Background Recently, a tight control strategy with treat to target (T2T) is this worldwide to achieve remission, and to inhibit joint damage, in rheumatoid arthritis (RA) patients. However, little is known about the rate of remission or the inhibitory effect on joint damage with non-biological DMARDs (non-Bio) in routine clinical practice.

Objectives To investigate the rate of remission and the inhibitory effect on joint damage by non-Bio mono- or combination therapy for RA in routine clinical practice.

Methods In 555 patients with newly registered RA during 3.5 years, the outcome of induction of remission by mono- or combination therapy with non-Bio was analyzed retrospectively. Patients were treated initially with non-Bio monotherapy, including methotrexate (MTX), and changed to MTX combination therapy if monotherapy was not effective. They were evaluated clinically by DAS28 (ESR) approximately every 3–4 months, and designated as in remission when they satisfied DAS <2.6 on two successive occasions. We excluded patients who were in remission before therapy. The inhibition of joint damage was assessed radiographically using the total Sharp/van der Heijde scoring (SHS).

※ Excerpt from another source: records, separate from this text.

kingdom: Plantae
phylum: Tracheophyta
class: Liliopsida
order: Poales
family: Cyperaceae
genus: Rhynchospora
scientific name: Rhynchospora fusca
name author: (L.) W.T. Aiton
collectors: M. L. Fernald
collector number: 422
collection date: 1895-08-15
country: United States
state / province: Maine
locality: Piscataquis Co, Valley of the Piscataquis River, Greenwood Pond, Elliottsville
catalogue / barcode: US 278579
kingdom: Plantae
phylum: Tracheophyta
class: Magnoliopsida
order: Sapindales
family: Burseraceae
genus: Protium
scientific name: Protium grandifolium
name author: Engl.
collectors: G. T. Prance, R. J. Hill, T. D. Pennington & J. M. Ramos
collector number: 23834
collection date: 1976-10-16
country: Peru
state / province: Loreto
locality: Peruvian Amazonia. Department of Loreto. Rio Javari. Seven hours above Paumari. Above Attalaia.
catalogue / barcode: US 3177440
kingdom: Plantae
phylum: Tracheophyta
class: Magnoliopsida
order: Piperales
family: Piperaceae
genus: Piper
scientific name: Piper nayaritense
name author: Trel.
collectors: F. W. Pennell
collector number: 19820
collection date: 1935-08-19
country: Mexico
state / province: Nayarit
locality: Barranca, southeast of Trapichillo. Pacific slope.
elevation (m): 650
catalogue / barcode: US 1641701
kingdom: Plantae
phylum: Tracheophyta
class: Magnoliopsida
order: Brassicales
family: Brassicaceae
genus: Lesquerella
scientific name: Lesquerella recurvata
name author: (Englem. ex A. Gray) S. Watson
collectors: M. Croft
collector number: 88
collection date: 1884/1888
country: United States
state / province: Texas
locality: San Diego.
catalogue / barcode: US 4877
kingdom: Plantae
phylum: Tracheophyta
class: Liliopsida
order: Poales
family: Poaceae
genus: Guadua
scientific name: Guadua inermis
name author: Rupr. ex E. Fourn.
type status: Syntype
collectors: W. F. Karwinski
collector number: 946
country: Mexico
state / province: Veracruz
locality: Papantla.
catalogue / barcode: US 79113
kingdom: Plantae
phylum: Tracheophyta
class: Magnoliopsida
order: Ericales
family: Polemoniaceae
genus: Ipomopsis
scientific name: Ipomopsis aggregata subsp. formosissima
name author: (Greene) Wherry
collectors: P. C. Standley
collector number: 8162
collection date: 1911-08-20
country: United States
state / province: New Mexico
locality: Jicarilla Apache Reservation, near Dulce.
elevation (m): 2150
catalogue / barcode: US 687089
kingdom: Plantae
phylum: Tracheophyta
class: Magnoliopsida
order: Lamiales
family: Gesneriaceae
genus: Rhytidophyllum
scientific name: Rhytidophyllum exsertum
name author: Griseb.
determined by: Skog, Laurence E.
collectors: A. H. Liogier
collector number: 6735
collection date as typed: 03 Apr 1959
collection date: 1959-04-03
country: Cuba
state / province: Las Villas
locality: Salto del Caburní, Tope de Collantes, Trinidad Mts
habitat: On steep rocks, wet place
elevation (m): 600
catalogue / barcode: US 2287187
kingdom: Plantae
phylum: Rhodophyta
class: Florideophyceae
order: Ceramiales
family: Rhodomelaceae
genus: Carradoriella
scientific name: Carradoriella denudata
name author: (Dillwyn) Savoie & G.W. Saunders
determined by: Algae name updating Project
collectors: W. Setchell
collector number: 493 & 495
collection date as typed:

Results Among 538 RA patients, remission was achieved in 89 (58 cases of monotherapy, 31 cases of MTX combination therapy. Following monotherapy, the DAS28 improved from 4.54 to 1.87 (mean age, 58 years; mean duration of disease, 32 months; mean time to remission, 17.8 months). As well as MTX (n=18), the drugs used were salazosulfapyridine (SSZ: n=20), bucillamine (BUC: n=19), and leflunomide (LEF: n=1). The remission rates were 7.1% (20/282) for SSZ, 11.9% (17/142) for BUC, and 23.9% (17/71) for MTX. The SHS/year changed from 6.3 to 0.04 (P<0.10), from 33.6 to 0.49 (P<0.01), and from 6.51 to 2.06 (P<0.05), respectively. Following combination therapy, the DAS28 improved from 4.70 to 1.89 (mean age, 52.6 years; mean duration of disease, 38 months; mean time to remission, 15.0 months). The drugs used in combination with MTX were BUC (n=14), LEF (n=8), tacrolimus (TAC: n=8) and SSZ (n=1). The remission rates were 6.8% (14/204) for MTX+BUC, 23.5% (8/34) for MTX+LEF, and 10.7% (8/75) for MTX+TAC. SHS/year changed from 12.8 to 1.39 (P<0.10), from 15.7 to –1.64 (P<0.20), and from 7.1 to 0.31 (P<0.10), respectively.

Conclusions Satisfactory inhibition of joint destruction was seen in RA patients with remission using non-BIO mono- or MTX combination therapy in routine clinical practice. We can anticipate that use of the T2T strategy will lead to improved remission rates and inhibition of joint destruction in RA.